Monday, August 26, 2013

A Tree Against the Sky

Tree, sky, drawing, graphite, dark sky, nocturne
Tree, Sky Sketch Katherine Kean 2013
graphite approximately 9 x 9 inches

 Georges Rouault said, "A tree against the sky possesses the same interest, the same character, the same expression as the figure of a human."

I've always thought so, and think the same of mountains, plains, rivers, and oceans.

"Here is the deepest secret nobody knows.
Here is the root of the root and the bud of the bud
And the sky of the sky of a tree called life;
Which grows higher than soul can hope or mind can hide.
And this is the wonder that's keeping the stars apart.
I carry your heart.
I carry it in my heart."
E E Cummings 


Monday, August 12, 2013

"One brief moment caught from fleeting time..."

Clouds, Valley, Drawing, Scotland, graphite
Clouds, Valley Sketch Katherine Kean
graphite 8 x 10 inches

"There would seem to be nothing more obvious, more tangible and palpable than the present moment. And yet it eludes us completely. All the sadness of life lies in that fact."
Milan Kundera The Art of the Novel

But must the moment elude us? John Constable's artwork sought to give "one brief moment caught from fleeting time a lasting and sober existence." Can the making of marks blend the present, future and past, connect the moment with the memory, and bring the past to a new present?

Or in the words of William Wordsworth: "Praised be the Art whose subtle power could stay, Yon cloud, and fix it in that glorious shape."


Tuesday, August 06, 2013

Reading The Art Forger

I found "The Art Forger" another fun and entertaining read, and almost as obsessed with surfaces, brush strokes, layers of luminous color, and compositional strategies as many how-to books on painting. The plot weaves art history with the contemporary, and references the mystery surrounding the Gardner Museum heist, in which two men disguised as ­police officers conned their way into the Isabella Stewart Gardner Museum, tied the guards up with duct tape, and made off with 13 artworks, including three Rembrandts, a Vermeer, and a Manet, altogether valued at $500 million. 

Pondering reproductions, copying, and forgeries tends to make one ponder basic questions about the value of art, doesn't it? If experts can not tell an authentic painting from a forgery, then what exactly are art buyers paying for?
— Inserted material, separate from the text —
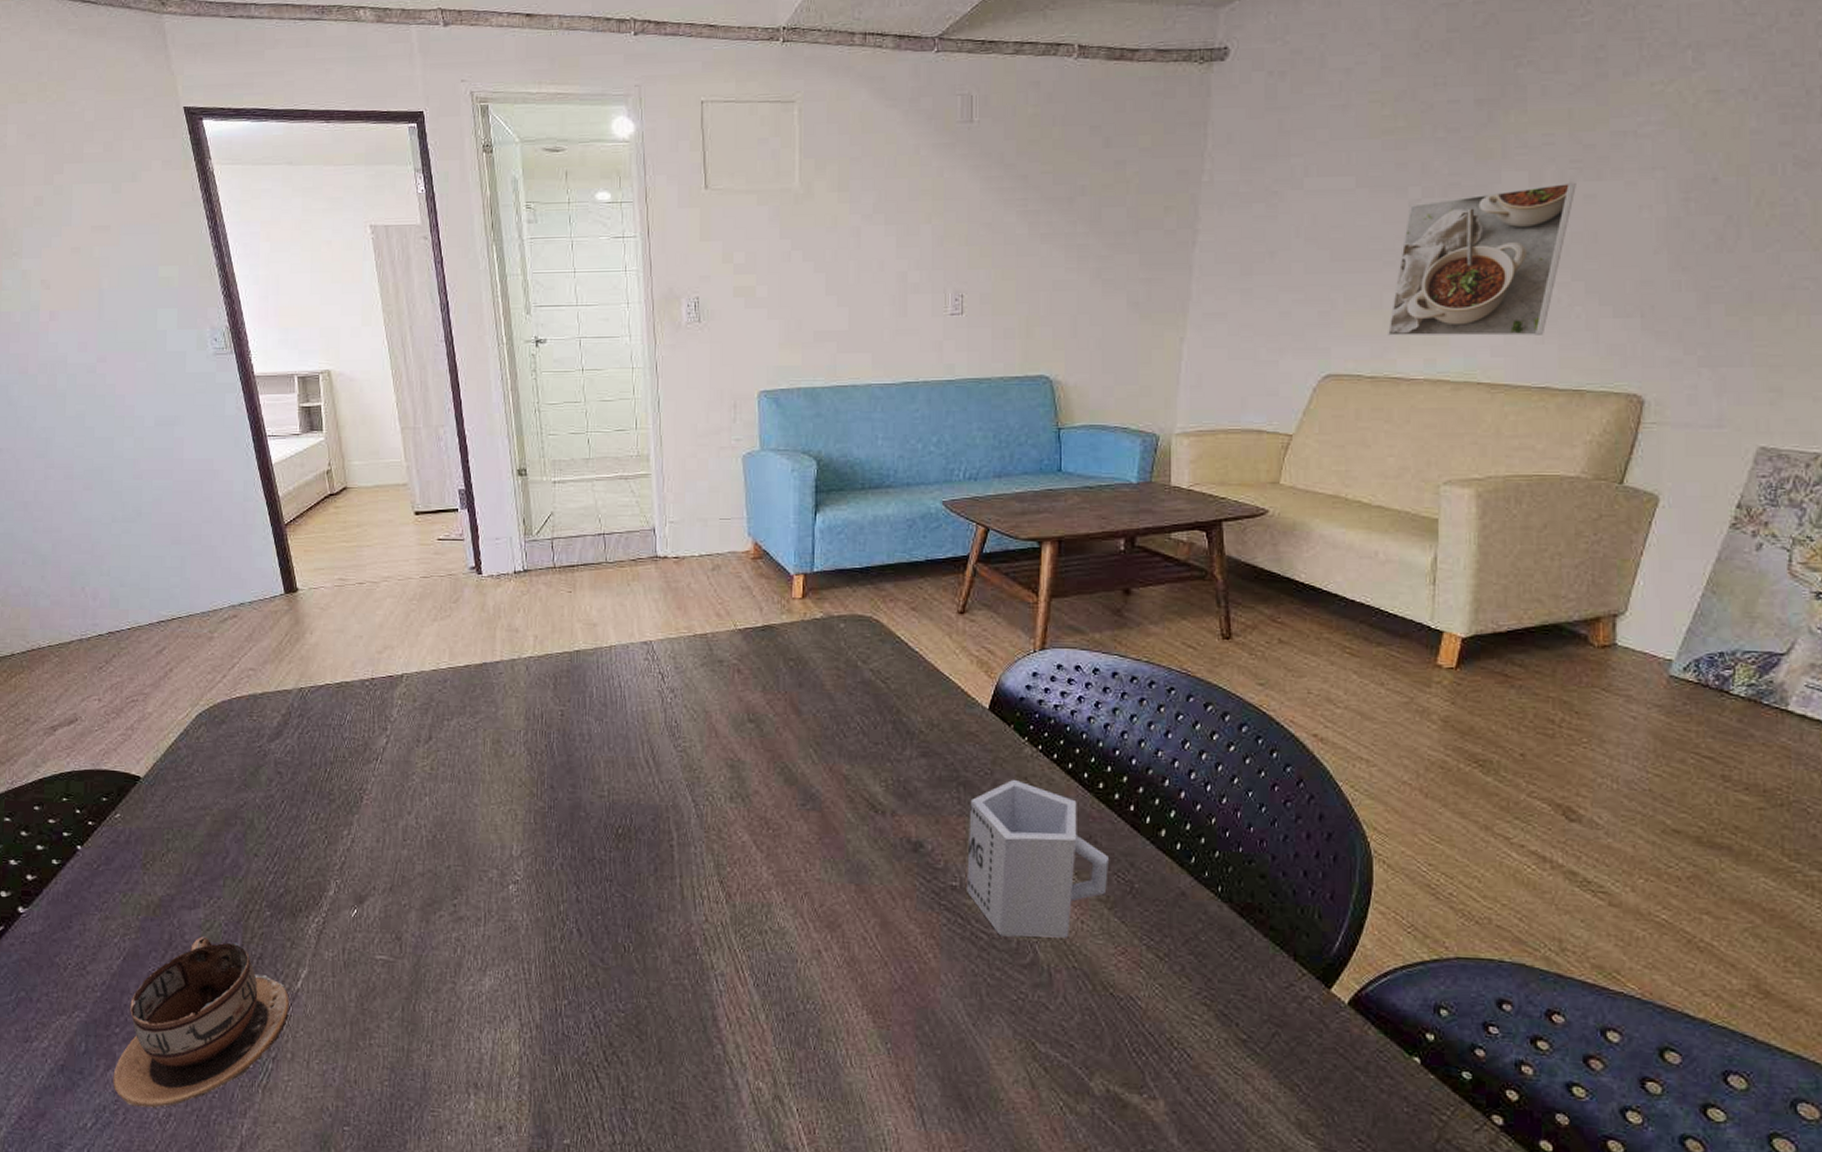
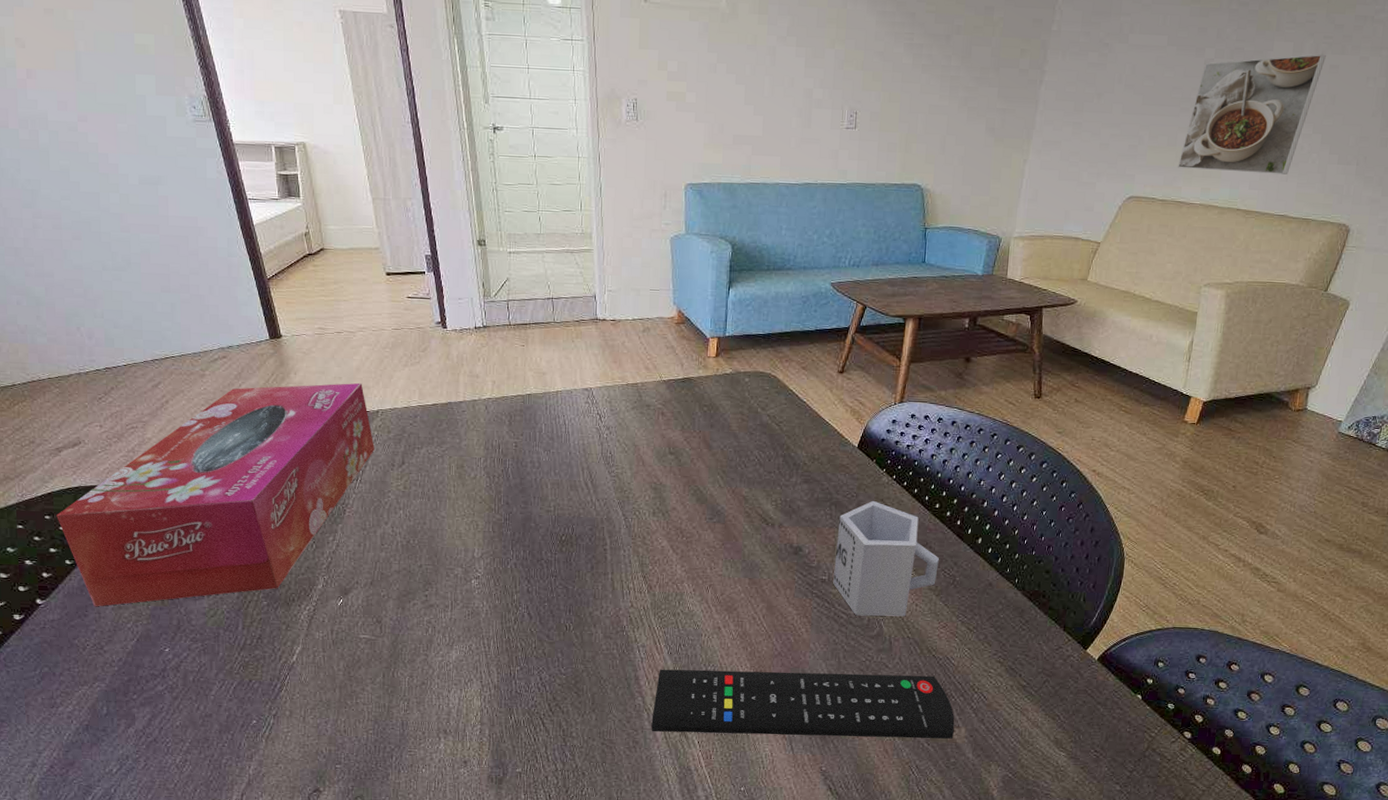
tissue box: none [46,642,398,917] -> present [56,382,375,607]
cup: present [113,936,289,1108] -> none [133,622,286,756]
remote control: none [735,1006,1149,1116] -> present [651,669,955,739]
Is it status? Authenticity? Is it a look or a signature or a name? Or is it the participation in a unique and original vision that ownership provides?

Written in a first person narrative, the protagonist delves into details about forgery techniques, as she employs the famous art forger Han van Meegeren’s methods of painting. Van Meegeren used synthetic phenol formaldehyde resin dissolved in a spirit such as turpentine and/or an essential oil which would then be mixed with hand-ground powder pigments. This was then baked to change its chemical composition permanently, becoming insoluble in alcohol, or other common solvents. The results are described as so beautiful that I'm almost tempted to try it.